1. MCC'nin Başkanı Alb. NAAB ve daha sonra onu değiştiren Alb. WILSON Kürt liderlerle yaptıkları görüşmelerde insani yardım faaliyetlerinin dışına taşarak, BM'nin 688 sayılı kararı ötesinde ilave girişimlerde bulunmak suretiyle, Kürt liderleri Saddam yönetimi ile otonomi görüşmelerinden vazgeçirmişlerdir. 

2. Alb. Naab K. Irak'ta Kürtler'in kendi iradeleri ile kendilerini idare etmelerini teminen bölgede seçim yapılmasını teşvik ve yardım etmiştir.(Seçmen kütüklerinin oluşturulması ve silinmeyen mürekkep temini v.b.). 

3. Okul yapımı, kitap doküman temini, Kürtler'in kendi radyo ve televizyon yayınlarını yapabilmeleri için malzeme, teçhizat yardımı yapılmıştır. 
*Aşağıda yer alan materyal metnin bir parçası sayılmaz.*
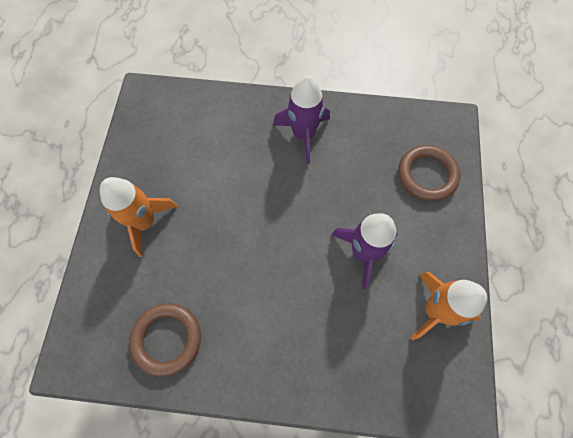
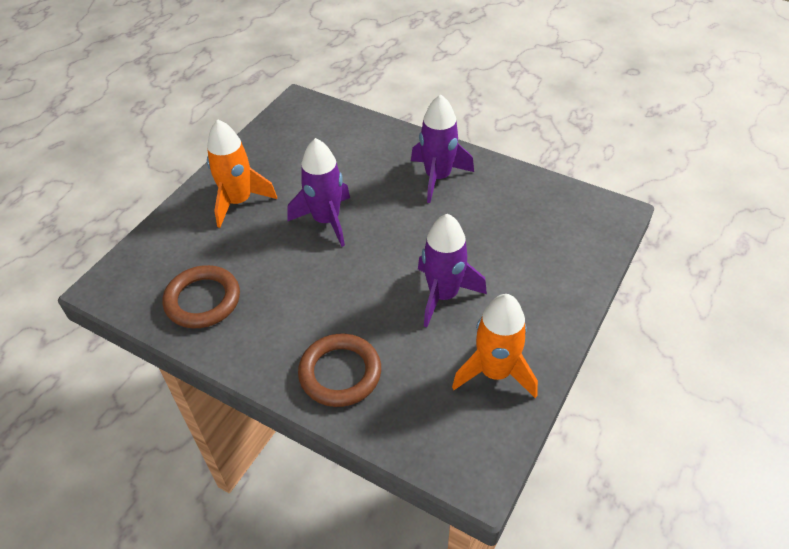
camera: 25 degrees right, 20 degrees down
(232, 214) = (326, 220): none -> purple rocket
(427, 175) = (556, 250): brown ring -> brown ring (340, 373)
4. Türk makamlarına haber vermeden MCC helikopteri ile Irak tarafına yüksek takatli telsiz götürülmüştür. (Temmuz 1991) 

5. MCC helikopterleri kendilerine verilen irtifanın altında ve rota dışında uçuş yapmışlardır. 

6. MCC helikopterleri ile Irak içinde yardım malzemesi dağıtılırken Türkiye tarafına geçilerek malzeme bırakılmıştır.HO Ocak 1992) 

7. KÜRT BÖLGESİNDE MEVCUT YERALTI ZENGİNLİKLERİNİN VE EKONOMİK 
DEĞERLERİNİN TESBİTİ İÇİN "SITE-SURVEYLER" YAPILMIŞTIR. 

8. Alb. Wilson, Türk temsilcilerinin Kuzey Iraklı liderler ve ileri gelenleri ile doğrudan görüşme yapmamasını istemiştir. 

9. Alb. Naab ve Wilson, Kuzey Irak'ta bir güvenlik sisteminin kurulması ve düzenli ordunun teşkili için gayret sarfetmişlerdir. 

10. Alb. Young, Kuzey Iraklı liderlerin kurulan ordunun eğitimi için ABD desteği taleplerine olumlu yaklaşmıştır. 

11 Türk tarafının tasvibi alınmadan MCC Helikopteri ile Irak'tan başka ülkelere mensup sivil personel nakledilmiştir.(6 Şubat 1992) 

12. MCC Başkanı A/fa. Naab, Irak'ta yaptığı muhtelif görüşmelerde Türk subayın yanında bulunmasını istememiş, tek başına bazı Kürt liderlerle görüşmeler yapmış, ısrarlı tutumumuz üzerinde tavrında düzelme olmuştur. Daha sonra ondan görevi devralan yeni MCC Komutanı Alb. Wilson da, yanında ABD 
Dışişleri Bakanlığı'ndan sivil görevliler de olduğu halde, Kürt ileri gelenleri ile yapacağı görüşmeye Türk temsilciyi almamak için direniş göstermiş, Türk subayının ısrarlı tutumu karşısında istemeyerek refakatına razı olmuştur. 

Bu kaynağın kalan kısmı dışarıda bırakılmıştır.